What is being asked: Write out the material character for character, from its first line through the line containing "upotrebe: upotrebe -> priznanja", including that line.

Provided data:

----

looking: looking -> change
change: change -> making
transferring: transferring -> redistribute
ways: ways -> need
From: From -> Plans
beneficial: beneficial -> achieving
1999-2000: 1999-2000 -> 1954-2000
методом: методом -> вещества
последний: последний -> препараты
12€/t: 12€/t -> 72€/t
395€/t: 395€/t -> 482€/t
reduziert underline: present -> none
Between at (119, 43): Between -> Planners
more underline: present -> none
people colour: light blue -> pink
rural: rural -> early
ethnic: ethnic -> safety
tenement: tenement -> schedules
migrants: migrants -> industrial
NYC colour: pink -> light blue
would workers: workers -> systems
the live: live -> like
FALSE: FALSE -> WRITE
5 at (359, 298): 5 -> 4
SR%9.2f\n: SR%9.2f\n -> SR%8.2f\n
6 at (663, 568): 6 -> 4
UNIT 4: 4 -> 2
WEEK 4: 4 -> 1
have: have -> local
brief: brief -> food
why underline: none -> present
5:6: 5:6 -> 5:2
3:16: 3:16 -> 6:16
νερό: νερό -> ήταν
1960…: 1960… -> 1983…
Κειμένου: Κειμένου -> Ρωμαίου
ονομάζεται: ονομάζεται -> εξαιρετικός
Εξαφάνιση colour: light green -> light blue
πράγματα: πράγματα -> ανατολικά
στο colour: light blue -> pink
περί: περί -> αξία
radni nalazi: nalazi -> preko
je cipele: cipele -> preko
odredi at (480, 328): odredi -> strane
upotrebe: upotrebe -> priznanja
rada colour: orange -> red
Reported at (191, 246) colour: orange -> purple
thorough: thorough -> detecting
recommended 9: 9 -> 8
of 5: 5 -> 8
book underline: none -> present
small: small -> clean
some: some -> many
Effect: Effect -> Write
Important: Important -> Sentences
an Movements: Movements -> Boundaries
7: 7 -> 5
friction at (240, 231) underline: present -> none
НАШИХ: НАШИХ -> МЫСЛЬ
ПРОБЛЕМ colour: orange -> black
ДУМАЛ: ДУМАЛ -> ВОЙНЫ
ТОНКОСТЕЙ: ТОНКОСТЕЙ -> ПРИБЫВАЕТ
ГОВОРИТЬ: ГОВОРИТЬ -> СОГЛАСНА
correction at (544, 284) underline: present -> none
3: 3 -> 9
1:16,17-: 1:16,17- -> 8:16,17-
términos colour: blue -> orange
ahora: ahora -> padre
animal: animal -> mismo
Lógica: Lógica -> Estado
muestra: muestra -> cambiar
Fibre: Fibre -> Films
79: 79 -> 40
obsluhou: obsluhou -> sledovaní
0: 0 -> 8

----

Exercise solution:
looking: looking -> change
change: change -> making
transferring: transferring -> redistribute
ways: ways -> need
From: From -> Plans
beneficial: beneficial -> achieving
1999-2000: 1999-2000 -> 1954-2000
методом: методом -> вещества
последний: последний -> препараты
12€/t: 12€/t -> 72€/t
395€/t: 395€/t -> 482€/t
reduziert underline: present -> none
Between at (119, 43): Between -> Planners
more underline: present -> none
people colour: light blue -> pink
rural: rural -> early
ethnic: ethnic -> safety
tenement: tenement -> schedules
migrants: migrants -> industrial
NYC colour: pink -> light blue
would workers: workers -> systems
the live: live -> like
FALSE: FALSE -> WRITE
5 at (359, 298): 5 -> 4
SR%9.2f\n: SR%9.2f\n -> SR%8.2f\n
6 at (663, 568): 6 -> 4
UNIT 4: 4 -> 2
WEEK 4: 4 -> 1
have: have -> local
brief: brief -> food
why underline: none -> present
5:6: 5:6 -> 5:2
3:16: 3:16 -> 6:16
νερό: νερό -> ήταν
1960…: 1960… -> 1983…
Κειμένου: Κειμένου -> Ρωμαίου
ονομάζεται: ονομάζεται -> εξαιρετικός
Εξαφάνιση colour: light green -> light blue
πράγματα: πράγματα -> ανατολικά
στο colour: light blue -> pink
περί: περί -> αξία
radni nalazi: nalazi -> preko
je cipele: cipele -> preko
odredi at (480, 328): odredi -> strane
upotrebe: upotrebe -> priznanja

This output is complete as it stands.